In the Toshiba TC4051B datasheet it says
"The digital signal to the control terminal turns "ON" the corresponding switch of each channel, with large amplitude (Vdd-Vee) can be switched by the control signal with small logical amplitude (Vdd-Vss). For example, in the case of Vdd=5V, Vss=0V and Vee=-5V, signals between -5V and +5V can be switched from the logical circuit with single power supply of 5V. As the ON resistance of each switch is low, these can be connected to the circuits with low input impedance."

Does this mean that I should connect the Vss pin to 0V and the Vee pin to -9V? Or should Vss and Vee just both be 0V?

Whatever you want...

V_SS of the 4051 connects to V_SS of the logic circuit driving the select lines (the 4029, in your case).

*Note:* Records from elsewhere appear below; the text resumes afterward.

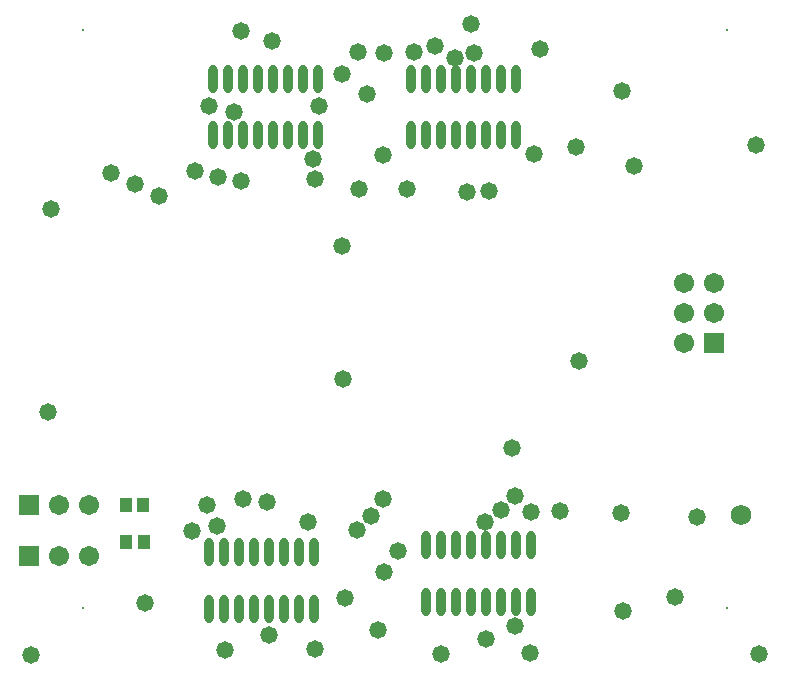
<source format=gbr>
%FSDAX33Y33*%
%MOMM*%
%SFA1B1*%

%IPPOS*%
%ADD14C,0.203200*%
%ADD15C,1.727200*%
%ADD16C,1.703200*%
%ADD17R,1.703200X1.703200*%
%ADD18C,1.473200*%
%ADD32O,0.803199X2.403201*%
%ADD33R,1.003201X1.253200*%
%LNfilm_bottomsolder-1*%
%LPD*%
G54D15*
X067548Y023303D03*
G54D14*
X066348Y015403D03*
Y064303D03*
G54D17*
X065248Y037863D03*
G54D16*
X065248Y040403D03*
Y042943D03*
X062708Y037863D03*
Y040403D03*
Y042943D03*
G54D32*
X049793Y015903D03*
Y020703D03*
X048523Y015903D03*
Y020703D03*
X048498Y055403D03*
Y060203D03*
X047253Y015903D03*
Y020703D03*
X047228Y055403D03*
Y060203D03*
X045983Y015903D03*
Y020703D03*
X045958Y055403D03*
Y060203D03*
X044713Y015903D03*
Y020703D03*
X044688Y055403D03*
Y060203D03*
X043443Y015903D03*
Y020703D03*
X043418Y055403D03*
Y060203D03*
X042173Y015903D03*
Y020703D03*
X042148Y055403D03*
Y060203D03*
X040903Y015903D03*
Y020703D03*
X040878Y055403D03*
Y060203D03*
X039608Y055403D03*
Y060203D03*
X031693Y055403D03*
Y060203D03*
X031393Y015303D03*
Y020103D03*
X030423Y055403D03*
Y060203D03*
X030123Y015303D03*
Y020103D03*
X029153Y055403D03*
Y060203D03*
X028853Y015303D03*
Y020103D03*
X027883Y055403D03*
Y060203D03*
X027583Y015303D03*
Y020103D03*
X026613Y055403D03*
Y060203D03*
X026313Y015303D03*
Y020103D03*
X025343Y055403D03*
Y060203D03*
X025043Y015303D03*
Y020103D03*
X024073Y055403D03*
Y060203D03*
X023773Y015303D03*
Y020103D03*
X022803Y055403D03*
Y060203D03*
X022503Y015303D03*
Y020103D03*
G54D33*
X016998Y021003D03*
X016948Y024103D03*
X015498Y021003D03*
X015448Y024103D03*
G54D16*
X012328Y019803D03*
Y024103D03*
G54D14*
X011848Y015403D03*
Y064303D03*
G54D16*
X009788Y019803D03*
Y024103D03*
G54D17*
X007248Y019803D03*
Y024103D03*
G54D18*
X069048Y011503D03*
X068848Y054603D03*
X063848Y023103D03*
X061948Y016303D03*
X058448Y052803D03*
X057548Y015103D03*
X057448Y059203D03*
X057348Y023403D03*
X053848Y036303D03*
X053548Y054403D03*
X052248Y023603D03*
X050548Y062703D03*
X050048Y053853D03*
X049748Y023503D03*
X049648Y011603D03*
X048448Y013903D03*
Y024903D03*
X048148Y028903D03*
X047248Y023703D03*
X046248Y050703D03*
X045983Y012768D03*
X045848Y022703D03*
X044948Y062403D03*
X044648Y064803D03*
X044348Y050603D03*
X043324Y061963D03*
X042148Y011503D03*
X041648Y063003D03*
X039848Y062503D03*
X039248Y050903D03*
X038548Y020203D03*
X037348Y018403D03*
Y062403D03*
X037248Y053703D03*
Y024603D03*
X036848Y013503D03*
X036248Y023203D03*
X035848Y058903D03*
X035248Y050903D03*
X035148Y062503D03*
X035048Y022003D03*
X034048Y016203D03*
X033848Y034803D03*
X033748Y046003D03*
Y060603D03*
X031848Y057903D03*
X031448Y011903D03*
Y051703D03*
X031348Y053403D03*
X030848Y022703D03*
X027848Y063403D03*
X027583Y013138D03*
X027407Y024403D03*
X025348Y024603D03*
X025248Y051503D03*
Y064203D03*
X024601Y057376D03*
X023848Y011803D03*
X023248Y051903D03*
X023148Y022303D03*
X022548Y057903D03*
X022348Y024103D03*
X021348Y052403D03*
X021048Y021903D03*
X018248Y050303D03*
X017048Y015803D03*
X016248Y051303D03*
X014248Y052203D03*
X009148Y049203D03*
X008848Y032003D03*
X007448Y011403D03*
M02*
</source>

V_EE connects to the negative supply voltage of the analog circuit driving the mux inputs (the pots, in your case).

[dentaku]

One last thing about the 4051B.
In my simulations it all works fine but VDD, VSS and VEE are hidden pins so it gets confusing.

In the Toshiba TC4051B datasheet it says
"The digital signal to the control terminal turns "ON" the corresponding switch of each channel, with large amplitude (Vdd-Vee) can be switched by the control signal with small logical amplitude (Vdd-Vss). For example, in the case of Vdd=5V, Vss=0V and Vee=-5V, signals between -5V and +5V can be switched from the logical circuit with single power supply of 5V. As the ON resistance of each switch is low, these can be connected to the circuits with low input impedance."

Does this mean that I should connect the Vss pin to 0V and the Vee pin to -9V? Or should Vss and Vee just both be 0V?

Whatever you want...

V_SS of the 4051 connects to V_SS of the logic circuit driving the select lines (the 4029, in your case).

V_EE connects to the negative supply voltage of the analog circuit driving the mux inputs (the pots, in your case).

OK, that's good to know. Now I have a better image in my head of how it works.